Like kids on the spectrum: Gen People get stuck on their own things, like horses, dolls, shoes, cars, homes, money, greed, power; you name it.
Our kids get just as stuck a little more often and may be harder to unstick. For example, our son's interests have changed over the years. He liked trains, then cars, then boats, then fishing (still likes that) then.....well you get the picture. Slowly his interests are catching up to his peers. It is taking him longer...largely because of the language delay he had when he was younger. But the one thing that has stayed was the coooking. He loves to cook....he loves to eat and he is now doing great with the cooking end of things.....it will get better and he will be a chef somewhere...
It is our expectations that have created the interest changes though. we never allowed him to get stuck permanently. Over time, the cuter one and I have expected the boy to change and have encoraged the alterations. For example, today we needed a simple recipe for refrigerator pickles. He went to his "library" of cookbooks and started looking. He and I decided to look online and see what was there....we found one, and although it looked simple it was pretty time consuming. We made some basic changes to the second one we did and then decided to try mini pickles with tarragon.
I know to you that seems boring and lame. Well to us it isn't. the boy took a recipe, changed it and was willing to experiment with the outcome. That is cool. He felt secure enough in our encouragement....and the fact that the only thing we had for one of his recipes was tarragon that we are trying garlic tarragon mini pickles. Being comfortable in his own skin means that he can and will experiment. Just like his hero Mario Butali; trying new things giving it a shot...what is there to loose (pickles that we got for free to see what works for them). But Mario tries new stuff and is secure enough to give vegetables a chance....pretty impressive.
As parents of kids on the spectrum if we don't expect we don't get. that means we have to work harder and push the kids more. We are tough....and although there are people who will be doing the line dance and toga when the boy graduates there will be a gladness for them. They will KNOW he is all he can be and will be more because his parents have expectations. The boy will work to the highest expectation available. He will not go higher than that.
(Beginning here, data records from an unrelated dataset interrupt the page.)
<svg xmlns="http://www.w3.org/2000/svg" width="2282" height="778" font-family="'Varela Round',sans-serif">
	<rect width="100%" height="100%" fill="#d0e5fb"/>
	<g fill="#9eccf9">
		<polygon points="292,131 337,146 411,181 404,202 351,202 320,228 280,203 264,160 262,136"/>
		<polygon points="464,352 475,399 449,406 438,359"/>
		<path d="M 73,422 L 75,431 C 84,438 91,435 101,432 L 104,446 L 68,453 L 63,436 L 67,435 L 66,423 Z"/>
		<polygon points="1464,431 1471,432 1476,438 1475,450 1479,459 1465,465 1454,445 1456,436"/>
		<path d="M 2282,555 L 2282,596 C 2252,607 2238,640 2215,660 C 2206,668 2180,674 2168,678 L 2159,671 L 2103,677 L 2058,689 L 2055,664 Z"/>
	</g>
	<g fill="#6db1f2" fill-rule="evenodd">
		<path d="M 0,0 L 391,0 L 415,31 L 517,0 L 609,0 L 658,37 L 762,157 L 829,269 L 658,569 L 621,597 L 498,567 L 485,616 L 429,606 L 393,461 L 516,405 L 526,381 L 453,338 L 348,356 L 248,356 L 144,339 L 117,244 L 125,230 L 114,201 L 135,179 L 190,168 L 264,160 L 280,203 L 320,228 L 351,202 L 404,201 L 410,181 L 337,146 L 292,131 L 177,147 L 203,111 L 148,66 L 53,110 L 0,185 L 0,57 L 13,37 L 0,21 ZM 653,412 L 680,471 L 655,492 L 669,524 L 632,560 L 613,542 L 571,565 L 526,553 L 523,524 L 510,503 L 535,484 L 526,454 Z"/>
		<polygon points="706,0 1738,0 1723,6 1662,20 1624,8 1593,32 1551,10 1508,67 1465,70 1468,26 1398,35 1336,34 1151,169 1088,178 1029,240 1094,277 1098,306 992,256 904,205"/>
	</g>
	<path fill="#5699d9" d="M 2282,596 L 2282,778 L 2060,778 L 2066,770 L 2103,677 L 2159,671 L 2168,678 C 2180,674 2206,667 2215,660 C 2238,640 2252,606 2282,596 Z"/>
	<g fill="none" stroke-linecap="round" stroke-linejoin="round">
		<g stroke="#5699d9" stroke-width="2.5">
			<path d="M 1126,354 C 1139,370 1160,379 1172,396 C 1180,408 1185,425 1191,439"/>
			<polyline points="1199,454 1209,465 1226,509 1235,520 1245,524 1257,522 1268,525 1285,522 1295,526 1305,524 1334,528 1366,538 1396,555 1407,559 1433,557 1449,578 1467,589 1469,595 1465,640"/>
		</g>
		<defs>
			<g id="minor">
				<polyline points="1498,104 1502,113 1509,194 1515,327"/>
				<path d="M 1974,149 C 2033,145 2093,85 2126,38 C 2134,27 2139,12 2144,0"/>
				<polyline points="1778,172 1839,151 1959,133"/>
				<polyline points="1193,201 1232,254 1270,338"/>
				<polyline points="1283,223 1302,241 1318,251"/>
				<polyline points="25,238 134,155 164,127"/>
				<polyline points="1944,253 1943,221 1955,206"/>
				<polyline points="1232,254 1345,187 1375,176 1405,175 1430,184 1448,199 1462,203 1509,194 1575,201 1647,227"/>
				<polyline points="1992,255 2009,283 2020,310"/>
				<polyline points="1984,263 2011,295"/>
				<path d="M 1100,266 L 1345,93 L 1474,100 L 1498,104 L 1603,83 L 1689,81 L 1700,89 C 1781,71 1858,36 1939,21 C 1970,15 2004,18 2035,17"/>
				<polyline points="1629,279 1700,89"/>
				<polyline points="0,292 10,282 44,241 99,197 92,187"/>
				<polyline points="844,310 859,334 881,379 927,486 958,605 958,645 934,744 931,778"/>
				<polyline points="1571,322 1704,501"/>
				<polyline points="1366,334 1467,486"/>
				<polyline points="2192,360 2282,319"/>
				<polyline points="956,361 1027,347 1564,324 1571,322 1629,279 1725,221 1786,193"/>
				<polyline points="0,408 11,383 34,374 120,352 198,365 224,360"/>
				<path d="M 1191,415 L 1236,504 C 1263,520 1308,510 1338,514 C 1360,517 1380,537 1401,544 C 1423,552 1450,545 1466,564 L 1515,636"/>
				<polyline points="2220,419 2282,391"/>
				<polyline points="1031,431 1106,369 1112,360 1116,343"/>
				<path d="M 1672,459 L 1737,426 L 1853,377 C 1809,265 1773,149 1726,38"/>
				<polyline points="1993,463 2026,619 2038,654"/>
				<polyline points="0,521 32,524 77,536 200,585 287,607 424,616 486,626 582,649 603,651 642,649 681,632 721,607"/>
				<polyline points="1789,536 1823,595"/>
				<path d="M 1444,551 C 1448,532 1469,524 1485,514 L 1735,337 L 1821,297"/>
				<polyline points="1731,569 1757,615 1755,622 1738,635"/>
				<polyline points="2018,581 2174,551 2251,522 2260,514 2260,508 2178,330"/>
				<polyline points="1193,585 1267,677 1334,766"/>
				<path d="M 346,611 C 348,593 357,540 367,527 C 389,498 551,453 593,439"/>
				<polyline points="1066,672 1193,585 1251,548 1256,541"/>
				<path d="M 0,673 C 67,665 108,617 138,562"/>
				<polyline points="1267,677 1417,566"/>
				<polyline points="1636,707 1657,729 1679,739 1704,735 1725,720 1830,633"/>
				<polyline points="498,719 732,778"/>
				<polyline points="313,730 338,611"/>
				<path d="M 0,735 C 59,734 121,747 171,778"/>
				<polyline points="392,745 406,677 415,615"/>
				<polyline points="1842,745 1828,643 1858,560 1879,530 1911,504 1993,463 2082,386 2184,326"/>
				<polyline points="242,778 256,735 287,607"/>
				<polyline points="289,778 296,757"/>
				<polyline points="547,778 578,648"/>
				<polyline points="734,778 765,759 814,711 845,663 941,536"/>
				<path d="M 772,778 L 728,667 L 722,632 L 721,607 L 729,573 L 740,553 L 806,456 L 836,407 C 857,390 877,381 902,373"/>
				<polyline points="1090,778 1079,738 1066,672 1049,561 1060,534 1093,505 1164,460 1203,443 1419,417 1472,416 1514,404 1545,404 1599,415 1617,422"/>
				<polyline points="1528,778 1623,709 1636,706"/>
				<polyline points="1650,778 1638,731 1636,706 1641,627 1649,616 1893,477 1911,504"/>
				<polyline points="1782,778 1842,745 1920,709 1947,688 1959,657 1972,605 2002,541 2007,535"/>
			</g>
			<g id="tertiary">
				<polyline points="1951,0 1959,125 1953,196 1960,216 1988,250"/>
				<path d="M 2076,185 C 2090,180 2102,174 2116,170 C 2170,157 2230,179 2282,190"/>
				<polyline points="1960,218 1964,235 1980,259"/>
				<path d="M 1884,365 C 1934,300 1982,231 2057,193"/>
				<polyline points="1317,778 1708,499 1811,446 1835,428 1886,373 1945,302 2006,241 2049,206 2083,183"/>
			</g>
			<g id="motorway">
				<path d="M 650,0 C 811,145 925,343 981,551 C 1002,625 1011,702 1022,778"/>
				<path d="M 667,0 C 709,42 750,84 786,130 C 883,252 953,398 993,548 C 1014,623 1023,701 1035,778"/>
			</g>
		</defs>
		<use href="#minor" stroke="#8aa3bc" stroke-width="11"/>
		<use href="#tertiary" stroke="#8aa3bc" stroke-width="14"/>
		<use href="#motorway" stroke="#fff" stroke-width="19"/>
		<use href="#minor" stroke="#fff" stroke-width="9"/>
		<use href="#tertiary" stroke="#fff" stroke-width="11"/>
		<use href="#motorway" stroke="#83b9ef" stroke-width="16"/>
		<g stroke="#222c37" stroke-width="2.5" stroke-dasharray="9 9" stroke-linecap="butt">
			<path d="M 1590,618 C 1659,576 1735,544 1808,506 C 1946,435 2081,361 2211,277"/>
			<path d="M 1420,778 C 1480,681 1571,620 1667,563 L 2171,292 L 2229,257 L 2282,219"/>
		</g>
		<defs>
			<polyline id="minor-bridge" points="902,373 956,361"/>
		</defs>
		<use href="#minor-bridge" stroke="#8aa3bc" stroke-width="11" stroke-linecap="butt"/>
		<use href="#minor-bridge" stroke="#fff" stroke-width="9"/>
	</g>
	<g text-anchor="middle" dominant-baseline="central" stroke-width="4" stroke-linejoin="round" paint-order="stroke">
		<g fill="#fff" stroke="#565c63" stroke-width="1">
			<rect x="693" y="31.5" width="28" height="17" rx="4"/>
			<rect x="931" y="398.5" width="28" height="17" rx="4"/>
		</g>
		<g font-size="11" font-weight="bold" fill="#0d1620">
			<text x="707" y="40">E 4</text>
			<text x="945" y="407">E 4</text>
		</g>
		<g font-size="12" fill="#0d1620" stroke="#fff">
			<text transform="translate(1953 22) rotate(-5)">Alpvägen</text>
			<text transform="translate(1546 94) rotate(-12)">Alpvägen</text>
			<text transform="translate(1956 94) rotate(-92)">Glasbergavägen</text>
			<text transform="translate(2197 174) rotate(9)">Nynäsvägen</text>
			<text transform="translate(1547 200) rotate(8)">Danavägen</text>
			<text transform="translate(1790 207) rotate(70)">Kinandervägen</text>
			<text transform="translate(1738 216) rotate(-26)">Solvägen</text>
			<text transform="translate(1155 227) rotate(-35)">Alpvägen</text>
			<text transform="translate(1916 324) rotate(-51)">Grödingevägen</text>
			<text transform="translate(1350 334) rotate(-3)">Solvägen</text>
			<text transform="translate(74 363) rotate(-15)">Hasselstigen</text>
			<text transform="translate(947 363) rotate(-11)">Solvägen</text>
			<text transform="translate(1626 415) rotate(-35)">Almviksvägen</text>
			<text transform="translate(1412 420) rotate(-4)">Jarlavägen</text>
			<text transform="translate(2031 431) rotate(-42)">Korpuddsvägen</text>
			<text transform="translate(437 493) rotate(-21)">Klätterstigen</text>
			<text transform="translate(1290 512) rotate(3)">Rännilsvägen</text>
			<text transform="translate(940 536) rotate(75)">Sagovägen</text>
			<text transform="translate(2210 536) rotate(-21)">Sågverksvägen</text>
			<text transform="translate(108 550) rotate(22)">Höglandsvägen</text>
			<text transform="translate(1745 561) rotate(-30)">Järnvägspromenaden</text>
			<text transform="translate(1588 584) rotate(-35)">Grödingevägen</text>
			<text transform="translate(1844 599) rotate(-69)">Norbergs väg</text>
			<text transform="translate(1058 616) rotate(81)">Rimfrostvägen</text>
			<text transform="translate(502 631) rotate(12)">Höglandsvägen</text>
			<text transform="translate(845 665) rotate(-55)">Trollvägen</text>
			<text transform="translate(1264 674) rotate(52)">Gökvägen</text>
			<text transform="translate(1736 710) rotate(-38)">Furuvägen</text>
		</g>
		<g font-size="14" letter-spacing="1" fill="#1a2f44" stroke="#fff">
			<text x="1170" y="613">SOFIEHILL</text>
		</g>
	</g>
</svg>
Frankly, the cuter half and I have been discussing a couple of things. Really our son leaving the N district meant that academically he has been less but School wise he is given more opportunities. For example when he left N he was at a Jr in HS reading level. When he graduated from gen middle school he was at 4-5th grade. HE DROPPED a good 4-5 years. OMG in a gen school the boy's rate of learning had DROPPED- how did that happen. Once the cuter one and I realized that there were negative academic changes we decided to push. We push him hard. We push the teachers hard....we aren't shy and we certainly don't have the demure thing down....think the cuter one and the sledgehammer wife.....that is about as subtle as we get.
The boy doesn't like being pushed (who does?) and there are times when we will argue with him. There are also times when we will unhook the cable, take away the video games and loose the TV outlets.....
IT is called having expectations and although it would be nicer for us to have a drink, relax and not worry about it....we would not be as stressed out, not have spent as much $$ on therapy and not had to explain the details to the boy. But then we would be different people, and as such maybe we wouldn't have been the people to be banished from one location or maybe we would be so laid back we could float.....
The thing is, once we stop having expectations is when we have to save up to build a basement. The boy would have to live somewhere and as I tell people now, he can't live in our basement, we don't have one.